The 1999 Ms. Olympia contest was an IFBB professional bodybuilding competition held October 2, 1999, in Secaucus, New Jersey, alongside the 1999 Women's Pro Extravaganza. It was the 20th Ms. Olympia competition held.

==Prize money==
- 1st - $25,000
- 2nd - $10,000
- 3rd - $7,000
- 4th - $4,000
- 5th - $3,000
- 6th - $1,000
Total: $50,000

==Rounds==
- Round 1 (Symmetry Round): Judging contestants on balance and proportion.
- Round 2 (Muscularity/Conditioning Round): Focused on muscle size, definition, and overall conditioning, including muscle separation and leanness.
- Round 3 (Compulsory Poses Round): Contestants performed mandatory poses to highlight specific muscle groups.
- Round 4 (Posing Routine Round): A choreographed routine to music, emphasizing presentation, creativity, and overall stage presence.

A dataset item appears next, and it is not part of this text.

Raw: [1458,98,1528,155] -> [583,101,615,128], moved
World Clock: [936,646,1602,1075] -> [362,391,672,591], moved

==Competitors height & weight==
- Lesa Lewis - 5’10”, 190 lb
- Yaxeni Oriquen-Garcia - 5’9”, 180 lb
- Brenda Raganot - 5’3”, 180 lb
- Tazzie Colomb - 5’7”, 172 lb
- Kim Chizevsky-Nicholls - 5’8”, 162 lb
- Iris Kyle - 5’7”, 155 lb
- Laura Binetti - 5’3”, 150 lb
- Vickie Gates - 5’4”, 145 lb
- Valentina Chepiga - 5’4”, 141 lb
- Laura Creavalle - 5’4”, 141 lb
- Andrulla Blanchette - 5’3”, 140 lb
- Gayle Moher - 5’4”, 135 lb

==Pre-judging==
===Symmetry round===
In this round the judges are looking for the overall muscle balance; that the proportion of muscle is distributed evenly over the bodybuilder's frame.

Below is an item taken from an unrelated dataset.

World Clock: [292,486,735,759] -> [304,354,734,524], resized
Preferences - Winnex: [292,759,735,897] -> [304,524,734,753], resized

- Brenda Ragonot, Laura Binetti, Andrulla Blanchette, Vickie Gates, Laura Creavalle, Tazzie Colomb, Valentina Chepiga, Gayle Moher, Yaxeni Oriquen, Lesa Lewis, Iris Kyle, Kim Chizevsky
- Kim Chizevsky, Iris Kyle, Lesa Lewis, Yaxeni Oriquen, Gayle Moher, Valentina Chepiga, Tazzie Colomb, Laura Creavalle, Vickie Gates, Andrlla Blanchette, Laura Binetti, and Brenda Ragonot

==Results==
- 1st - Kim Chizevsky-Nicholls
- 2nd - Vickie Gates
- 3rd - Laura Creavalle
- 4th - Iris Kyle
- 5th - Lesa Lewis
- 6th - Tazzie Colomb
- 7th - Andrulla Blanchette
- 8th - Laura Binetti
- 9th - Brenda Raganot
- 10th - Yaxeni Oriquen-Garcia
- 11th - Gayle Moher
- 12th - Valentina Chepiga

===Scorecard===

| No | Name | Country | Round 1 | Round 2 | Round 3 | Round 4 | Total |
|---|---|---|---|---|---|---|---|
| 1 | Kim Chizevsky | USA | 5 | 5 | 5 | 5 | 20 |
| 2 | Iris Kyle | USA | 22 | 17 | 26 | 20 | 85 |
| 3 | Lesa Lewis | USA | 17 | 27 | 20 | 25 | 89 |
| 4 | Yaxeni Oriquen-Garcia | Venezuela | 52 | 46 | 48 |  | 146 |
| 5 | Gayle Moher | UK | 52 | 55 | 55 |  | 162 |
| 6 | Valentina Chepiga | Ukraine | 60 | 60 | 50 |  | 180 |
| 7 | Tazzie Colomb | USA | 35 | 29 | 30 | 39 | 123 |
| 8 | Laura Creavalle | USA | 20 | 18 | 10 | 13 | 61 |
| 9 | Vickie Gates | USA | 10 | 10 | 15 | 12 | 47 |
| 10 | Andrulla Blanchette | UK | 29 | 35 | 35 |  | 99 |
| 11 | Laura Binetti | Canada | 41 | 40 | 41 |  | 122 |
| 12 | Brenda Raganot | USA | 45 | 49 | 45 |  | 139 |

==Attended==
- 12th Ms. Olympia attended - Laura Creavalle
- 6th Ms. Olympia attended - Kim Chizevsky-Nicholls
- 5th Ms. Olympia attended - Laura Binetti
- 4th Ms. Olympia attended - Vickie Gates
- 3rd Ms. Olympia attended - Lesa Lewis, Gayle Moher, and Andrulla Blanchette
- 2nd Ms. Olympia attended - Tazzie Colomb, Valentina Chepiga, and Yaxeni Oriquen-Garcia
- 1st Ms. Olympia attended - Iris Kyle and Brenda Raganot
- Previous year Olympia attendees who did not attend - Dayana Cadeau, Yolanda Hughes, Chris Bongiovanni, Zdenka Turda, Jacqueline De Gennaro, Jitka Harazimova, Beate Drabing, and Sipka Berska

==Notable events==
- This was Kim Chizevsky's 4th overall and consecutive Olympia win. This was also Kim's last Olympia before she retired from bodybuilding.
- This was Iris Kyle's first Olympia she attended.

=== Rescheduling ===
The 1999 Ms. Olympia was originally scheduled to be held on 9 October in Santa Monica, California. However, one month before the scheduled date, the IFBB announced that the contest had been cancelled. The main cause was the withdrawal of promoter Jarka Kastnerova (who promoted the 1998 contest in Prague) for financial reasons, including a low number of advance ticket sales for the 1999 event. The backlash following the announcement led to a flurry of activity, with the contest being rescheduled as part of the Women's Extravaganza (promoted by Kenny Kassel and Bob Bonham) in Secaucus, New Jersey, on 2 October. Last minute sponsorship came from several sources, most significantly in the form of $50,000 from Flex magazine.